Records for this task:
------------------------------------------------------------------------
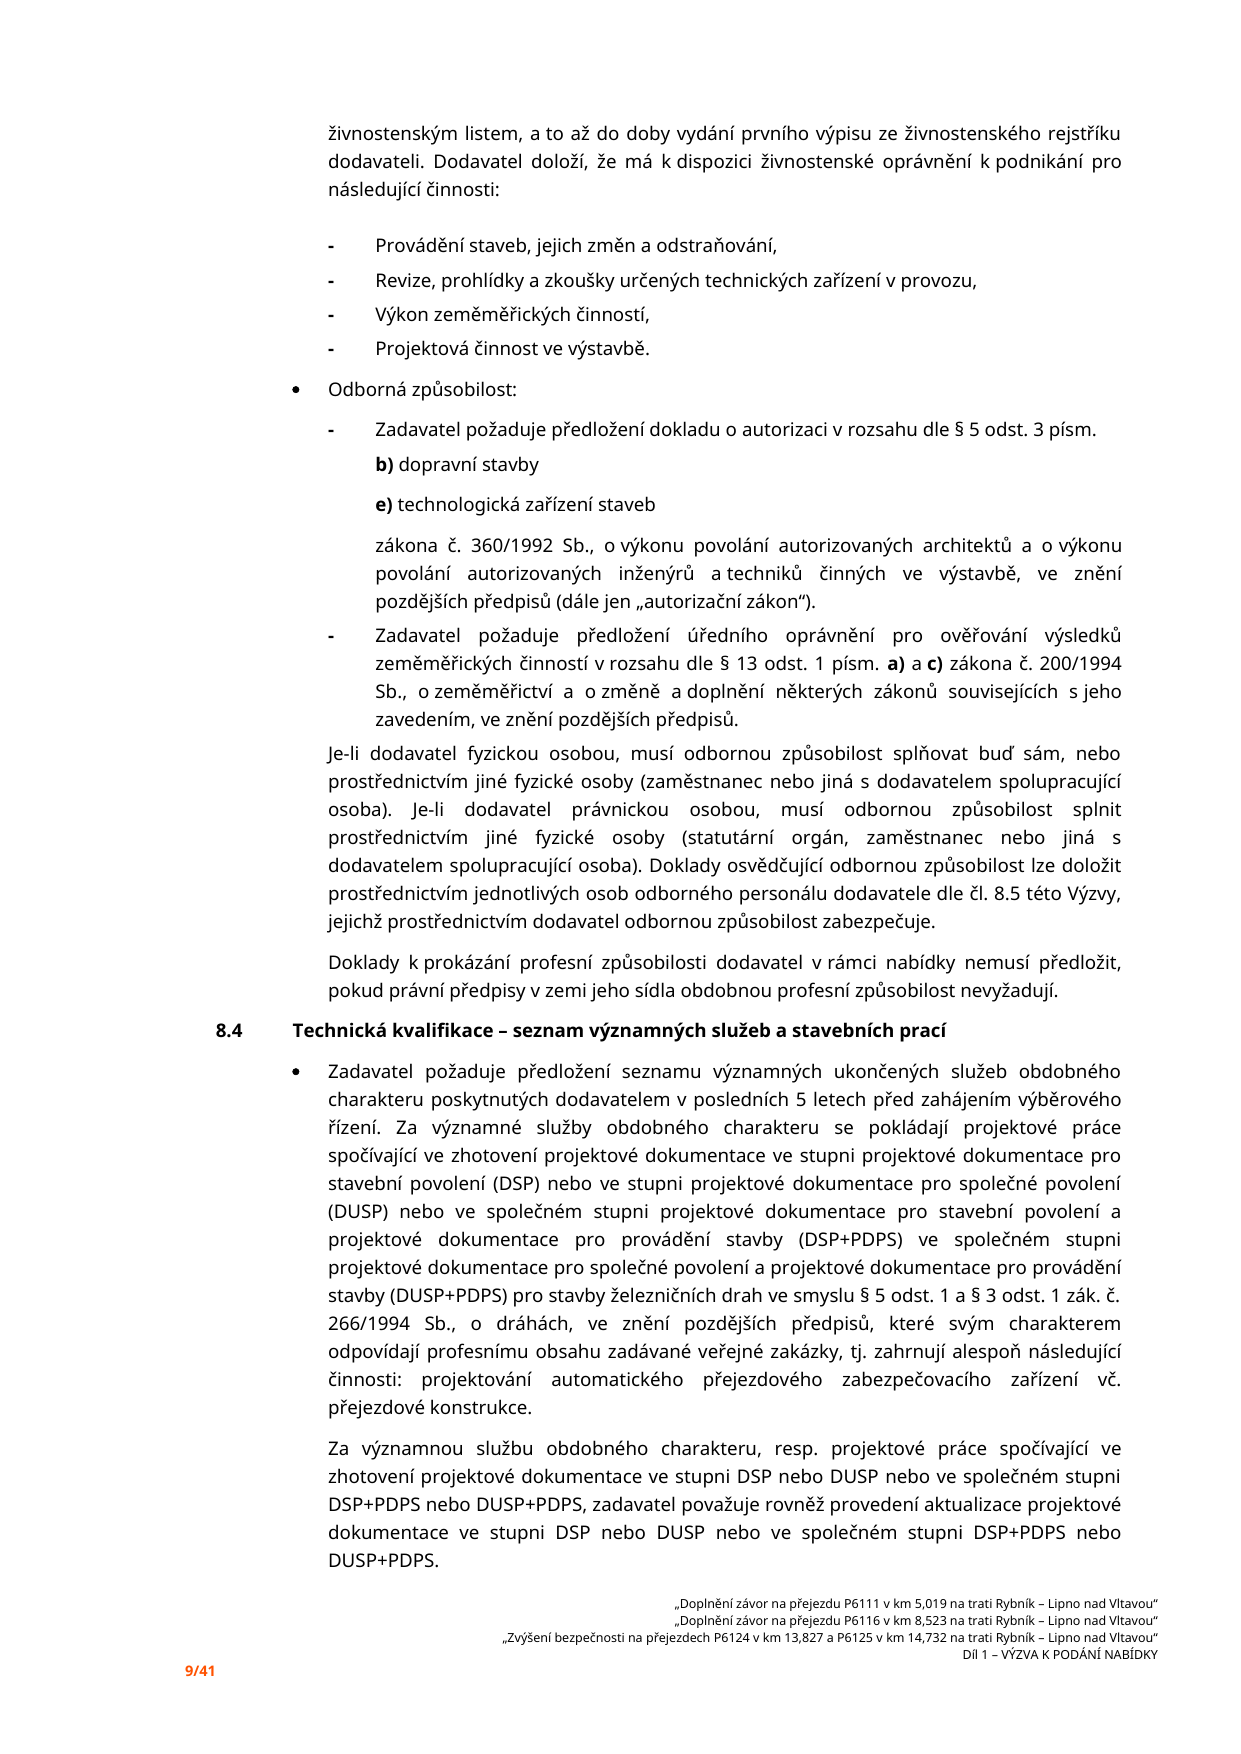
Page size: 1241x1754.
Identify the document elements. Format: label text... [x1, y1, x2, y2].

text Odborná způsobilost: [292, 376, 1122, 402]
list b) dopravní stavby [339, 451, 1122, 476]
text Revize, prohlídky a zkoušky určených technických zařízení v provozu, [328, 267, 1122, 292]
text Výkon zeměměřických činností, [328, 301, 1122, 327]
list e) technologická zařízení staveb [339, 491, 1122, 517]
text Zadavatel požaduje předložení seznamu významných ukončených služeb obdobného charakteru poskytnutých dodavatelem v posledních 5 letech před zahájením výběrového řízení. Za významné služby obdobného charakteru se pokládají projektové práce spočívající ve zhotovení projektové dokumentace ve stupni projektové dokumentace pro stavební povolení (DSP) nebo ve stupni projektové dokumentace pro společné povolení (DUSP) nebo ve společném stupni projektové dokumentace pro stavební povolení a projektové dokumentace pro provádění stavby (DSP+PDPS) ve společném stupni projektové dokumentace pro společné povolení a projektové dokumentace pro provádění stavby (DUSP+PDPS) pro stavby železničních drah ve smyslu § 5 odst. 1 a § 3 odst. 1 zák. č. 266/1994 Sb., o dráhách, ve znění pozdějších předpisů, které svým charakterem odpovídají profesnímu obsahu zadávané veřejné zakázky, tj. zahrnují alespoň následující činnosti: projektování automatického přejezdového zabezpečovacího zařízení vč. přejezdové konstrukce. [292, 1058, 1122, 1420]
text Zadavatel požaduje předložení dokladu o autorizaci v rozsahu dle § 5 odst. 3 písm. [328, 417, 1122, 442]
text Provádění staveb, jejich změn a odstraňování, [328, 233, 1122, 258]
list zákona č. 360/1992 Sb., o výkonu povolání autorizovaných architektů a o výkonu povolání autorizovaných inženýrů a techniků činných ve výstavbě, ve znění pozdějších předpisů (dále jen „autorizační zákon“). [375, 532, 1122, 613]
text Technická kvalifikace – seznam významných služeb a stavebních prací [216, 1018, 1122, 1043]
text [292, 121, 1122, 202]
text Zadavatel požaduje předložení úředního oprávnění pro ověřování výsledků zeměměřických činností v rozsahu dle § 13 odst. 1 písm. a) a c) zákona č. 200/1994 Sb., o zeměměřictví a o změně a doplnění některých zákonů souvisejících s jeho zavedením, ve znění pozdějších předpisů. [328, 622, 1122, 732]
text Projektová činnost ve výstavbě. [328, 336, 1122, 361]
text Je-li dodavatel fyzickou osobou, musí odbornou způsobilost splňovat buď sám, nebo prostřednictvím jiné fyzické osoby (zaměstnanec nebo jiná s dodavatelem spolupracující osoba). Je-li dodavatel právnickou osobou, musí odbornou způsobilost splnit prostřednictvím jiné fyzické osoby (statutární orgán, zaměstnanec nebo jiná s dodavatelem spolupracující osoba). Doklady osvědčující odbornou způsobilost lze doložit prostřednictvím jednotlivých osob odborného personálu dodavatele dle čl. 8.5 této Výzvy, jejichž prostřednictvím dodavatel odbornou způsobilost zabezpečuje. [328, 741, 1122, 934]
text Za významnou službu obdobného charakteru, resp. projektové práce spočívající ve zhotovení projektové dokumentace ve stupni DSP nebo DUSP nebo ve společném stupni DSP+PDPS nebo DUSP+PDPS, zadavatel považuje rovněž provedení aktualizace projektové dokumentace ve stupni DSP nebo DUSP nebo ve společném stupni DSP+PDPS nebo DUSP+PDPS. [328, 1435, 1122, 1573]
text Doklady k prokázání profesní způsobilosti dodavatel v rámci nabídky nemusí předložit, pokud právní předpisy v zemi jeho sídla obdobnou profesní způsobilost nevyžadují. [328, 949, 1122, 1003]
------------------------------------------------------------------------
In the records above, find each line holding "zeměměřických" and copy it.

text Výkon zeměměřických činností, [328, 301, 1122, 327]
text Zadavatel požaduje předložení úředního oprávnění pro ověřování výsledků zeměměřických činností v rozsahu dle § 13 odst. 1 písm. a) a c) zákona č. 200/1994 Sb., o zeměměřictví a o změně a doplnění některých zákonů souvisejících s jeho zavedením, ve znění pozdějších předpisů. [328, 622, 1122, 732]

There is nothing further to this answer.